• **Listed records**
■ ■ ■ ■ ■

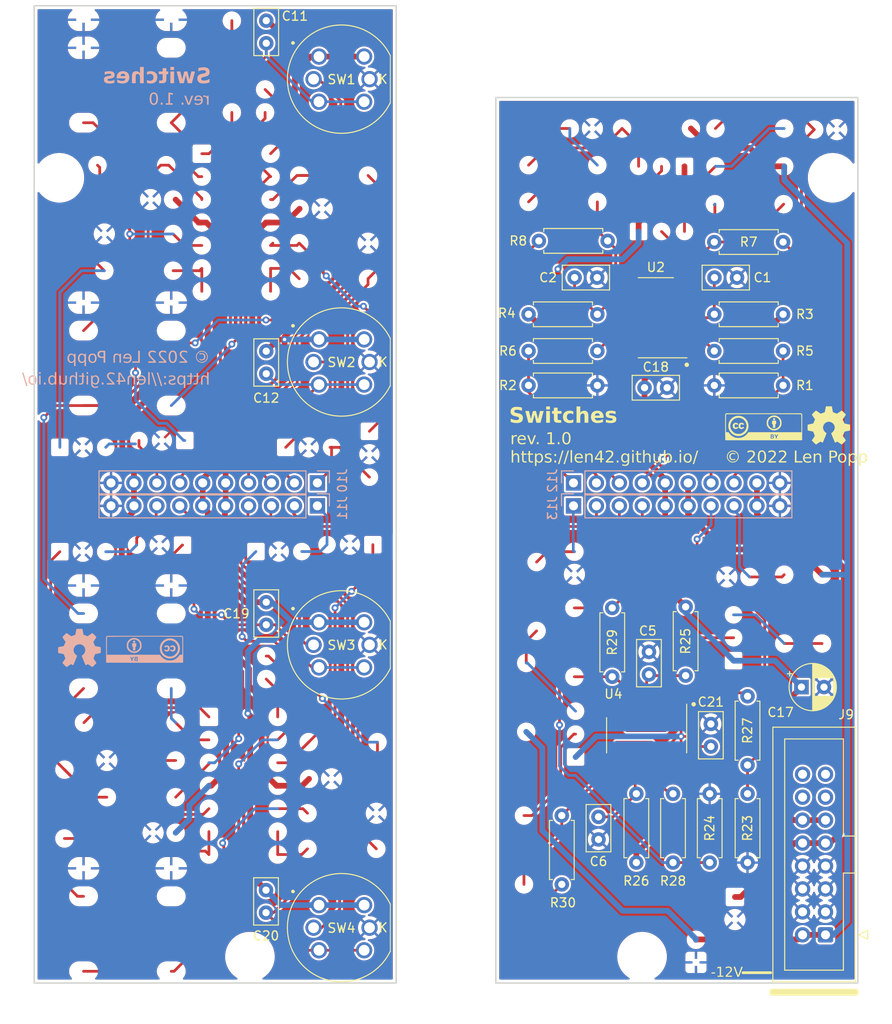
<source format=kicad_pcb>
(kicad_pcb (version 20221018) (generator pcbnew)

  (general
    (thickness 1.6)
  )

  (paper "A4")
  (title_block
    (title "Switches")
    (date "2023-10-17")
    (rev "1.0")
    (company "Len Popp")
    (comment 1 "Copyright © 2023 Len Popp CC BY")
    (comment 2 "Board settings comply with requirements of OSH Park https://oshpark.com/")
    (comment 3 "Eurorack muting module - 8HP")
  )

  (layers
    (0 "F.Cu" signal)
    (31 "B.Cu" signal)
    (36 "B.SilkS" user "B.Silkscreen")
    (37 "F.SilkS" user "F.Silkscreen")
    (38 "B.Mask" user)
    (39 "F.Mask" user)
    (40 "Dwgs.User" user "User.Drawings")
    (41 "Cmts.User" user "User.Comments")
    (44 "Edge.Cuts" user)
    (45 "Margin" user)
    (46 "B.CrtYd" user "B.Courtyard")
    (47 "F.CrtYd" user "F.Courtyard")
    (48 "B.Fab" user)
    (49 "F.Fab" user)
  )

  (setup
    (stackup
      (layer "F.SilkS" (type "Top Silk Screen"))
      (layer "F.Mask" (type "Top Solder Mask") (thickness 0.01))
      (layer "F.Cu" (type "copper") (thickness 0.035))
      (layer "dielectric 1" (type "core") (thickness 1.51) (material "FR4") (epsilon_r 4.5) (loss_tangent 0.02))
      (layer "B.Cu" (type "copper") (thickness 0.035))
      (layer "B.Mask" (type "Bottom Solder Mask") (thickness 0.01))
      (layer "B.SilkS" (type "Bottom Silk Screen"))
      (copper_finish "None")
      (dielectric_constraints no)
    )
    (pad_to_mask_clearance 0.0508)
    (pcbplotparams
      (layerselection 0x00010f0_ffffffff)
      (plot_on_all_layers_selection 0x0000000_00000000)
      (disableapertmacros false)
      (usegerberextensions true)
      (usegerberattributes true)
      (usegerberadvancedattributes true)
      (creategerberjobfile false)
      (dashed_line_dash_ratio 12.000000)
      (dashed_line_gap_ratio 3.000000)
      (svgprecision 6)
      (plotframeref false)
      (viasonmask false)
      (mode 1)
      (useauxorigin false)
      (hpglpennumber 1)
      (hpglpenspeed 20)
      (hpglpendiameter 15.000000)
      (dxfpolygonmode true)
      (dxfimperialunits true)
      (dxfusepcbnewfont true)
      (psnegative false)
      (psa4output false)
      (plotreference true)
      (plotvalue true)
      (plotinvisibletext false)
      (sketchpadsonfab false)
      (subtractmaskfromsilk true)
      (outputformat 1)
      (mirror false)
      (drillshape 0)
      (scaleselection 1)
      (outputdirectory "gerbers/")
    )
  )

  (property "MODULE" "Switches")

  (net 0 "")
  (net 1 "+12V")
  (net 2 "GND")
  (net 3 "-12V")
  (net 4 "+5V")
  (net 5 "Net-(U2A-~{S})")
  (net 6 "Net-(U2B-~{S})")
  (net 7 "Net-(U4A-~{S})")
  (net 8 "Net-(U4B-~{S})")
  (net 9 "SWITCH-1")
  (net 10 "SWITCH-2")
  (net 11 "SWITCH-3")
  (net 12 "SWITCH-4")
  (net 13 "unconnected-(J9-CV-Pad13)")
  (net 14 "unconnected-(J9-Pad14)")
  (net 15 "unconnected-(J9-GATE-Pad15)")
  (net 16 "unconnected-(J9-Pad16)")
  (net 17 "Net-(U2A-C)")
  (net 18 "Net-(U2B-C)")
  (net 19 "LED-1")
  (net 20 "Net-(U2A-Q)")
  (net 21 "LED-2")
  (net 22 "Net-(U2B-Q)")
  (net 23 "Net-(U4A-C)")
  (net 24 "Net-(U4B-C)")
  (net 25 "LED-3")
  (net 26 "Net-(U4A-Q)")
  (net 27 "LED-4")
  (net 28 "Net-(U4B-Q)")
  (net 29 "Net-(U2A-D)")
  (net 30 "Net-(U2B-D)")
  (net 31 "Net-(U4A-D)")
  (net 32 "Net-(U4B-D)")
  (net 33 "MUTE-1")
  (net 34 "MUTE-2")
  (net 35 "MUTE-3")
  (net 36 "MUTE-4")

  (footprint "-lmp-misc:Logo_CC_BY" (layer "F.Cu") (at 181.229 83.439))

  (footprint "-lmp-holes:MountingHole_PCB_3.2mm_M3" (layer "F.Cu") (at 188.876 55.88))

  (footprint "-lmp-holes:MountingHole_PCB_3.2mm_M3" (layer "F.Cu") (at 103.224 55.88))

  (footprint "-lmp-synth:IDC-Header-Eurorack-16-TH" (layer "F.Cu") (at 188.087 139.7 180))

  (footprint "-lmp-misc:CP_Radial_D5.0mm_P2.50mm" (layer "F.Cu") (at 185.42 112.268))

  (footprint "-lmp-misc:Logo_OSHW" (layer "F.Cu") (at 188.468 83.312))

  (footprint "-lmp-misc:C_Disc_D5.0mm_W2.5mm_P2.50mm" (layer "F.Cu") (at 175.788 66.929))

  (footprint "-lmp-misc:C_Disc_D5.0mm_W2.5mm_P2.50mm" (layer "F.Cu") (at 126.138 38.481 -90))

  (footprint "-lmp-misc:R_Axial_DIN0207_L6.3mm_D2.5mm_P7.62mm_Horizontal" (layer "F.Cu") (at 167.132 131.699 90))

  (footprint "-lmp-misc:R_Axial_DIN0207_L6.3mm_D2.5mm_P7.62mm_Horizontal" (layer "F.Cu") (at 155.194 70.993))

  (footprint "Package_SO:SOIC-14_3.9x8.7mm_P1.27mm" (layer "F.Cu") (at 169.291 71.374 180))

  (footprint "-lmp-misc:R_Axial_DIN0207_L6.3mm_D2.5mm_P7.62mm_Horizontal" (layer "F.Cu") (at 179.451 124.079 -90))

  (footprint "-lmp-misc:R_Axial_DIN0207_L6.3mm_D2.5mm_P7.62mm_Horizontal" (layer "F.Cu") (at 175.768 62.992))

  (footprint "-lmp-misc:C_Disc_D5.0mm_W2.5mm_P2.50mm" (layer "F.Cu") (at 162.941 126.639 -90))

  (footprint "-lmp-misc:R_Axial_DIN0207_L6.3mm_D2.5mm_P7.62mm_Horizontal" (layer "F.Cu") (at 179.451 120.904 90))

  (footprint "-lmp-misc:R_Axial_DIN0207_L6.3mm_D2.5mm_P7.62mm_Horizontal" (layer "F.Cu") (at 171.196 131.699 90))

  (footprint "-lmp-misc:C_Disc_D5.0mm_W2.5mm_P2.50mm" (layer "F.Cu") (at 168.529 110.871 90))

  (footprint "-lmp-misc:R_Axial_DIN0207_L6.3mm_D2.5mm_P7.62mm_Horizontal" (layer "F.Cu") (at 183.388 70.993 180))

  (footprint "-lmp-misc:R_Axial_DIN0207_L6.3mm_D2.5mm_P7.62mm_Horizontal" (layer "F.Cu") (at 155.194 78.867))

  (footprint "-lmp-misc:R_Axial_DIN0207_L6.3mm_D2.5mm_P7.62mm_Horizontal" (layer "F.Cu") (at 164.465 111.125 90))

  (footprint "-lmp-synth:SW_Push_LED_C&K_D6R" (layer "F.Cu") (at 131.98 136.408))

  (footprint "-lmp-synth:SW_Push_LED_C&K_D6R" (layer "F.Cu") (at 131.98 105.091333))

  (footprint "-lmp-holes:MountingHole_PCB_3.2mm_M3" (layer "F.Cu") (at 167.767 142.113))

  (footprint "-lmp-misc:R_Axial_DIN0207_L6.3mm_D2.5mm_P7.62mm_Horizontal" (layer "F.Cu") (at 155.194 75.057))

  (footprint "Package_SO:SOIC-14_3.9x8.7mm_P1.27mm" (layer "F.Cu") (at 168.275 117.602 -90))

  (footprint "-lmp-misc:C_Disc_D5.0mm_W2.5mm_P2.50mm" (layer "F.Cu") (at 175.387 118.852 90))

  (footprint "-lmp-misc:R_Axial_DIN0207_L6.3mm_D2.5mm_P7.62mm_Horizontal" (layer "F.Cu") (at 183.388 78.867 180))

  (footprint "-lmp-misc:R_Axial_DIN0207_L6.3mm_D2.5mm_P7.62mm_Horizontal" (layer "F.Cu") (at 163.957 62.865 180))

  (footprint "-lmp-holes:MountingHole_PCB_3.2mm_M3" (layer "F.Cu") (at 124.333 142.113))

  (footprint "-lmp-misc:R_Axial_DIN0207_L6.3mm_D2.5mm_P7.62mm_Horizontal" (layer "F.Cu") (at 183.388 75.057 180))

  (footprint "-lmp-misc:R_Axial_DIN0207_L6.3mm_D2.5mm_P7.62mm_Horizontal" (layer "F.Cu") (at 158.877 126.492 -90))

  (footprint "-lmp-misc:C_Disc_D5.0mm_W2.5mm_P2.50mm" (layer "F.Cu") (at 160.294 66.929))

  (footprint "-lmp-synth:SW_Push_LED_C&K_D6R" (layer "F.Cu") (at 131.98 42.458))

  (footprint "-lmp-misc:C_Disc_D5.0mm_W2.5mm_P2.50mm" (layer "F.Cu") (at 168.041 79.121))

  (footprint "-lmp-misc:R_Axial_DIN0207_L6.3mm_D2.5mm_P7.62mm_Horizontal" (layer "F.Cu") (at 175.26 131.699 90))

  (footprint "-lmp-misc:C_Disc_D5.0mm_W2.5mm_P2.50mm" (layer "F.Cu")
    (tstamp e79f836a-5fc5-4553-97d0-e7e5345337b9)
    (at 126.138 102.87 -90)
    (descr "C, Disc series, Radial, pin pitch=2.50mm, , diameter*width=5*2.5mm^2, Capacitor, http://cdn-reichelt.de/documents/datenblatt/B300/DS_KERKO_TC.pdf")
    (tags "C Disc series Radial pin pitch 2.50mm  diameter 5mm width 2.5mm Capacitor")
    (property "Distributor" "Mouser")
    (property "DistributorPartLink" "https://www.mouser.ca/ProductDetail/810-FG18X7R1H102KNT6")
    (property "DistributorPartNum" 
... [2540094 chars truncated]
</source>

■ ■ ■ ■ ■

• **What the task asks**
Pull every line containing the word "property" out of the entries above.

• **Task result**
  (property "MODULE" "Switches")
    (property "Distributor" "Mouser")
    (property "DistributorPartLink" "https://www.mouser.ca/ProductDetail/810-FG18X7R1H102KNT6")
    (property "DistributorPartNum" 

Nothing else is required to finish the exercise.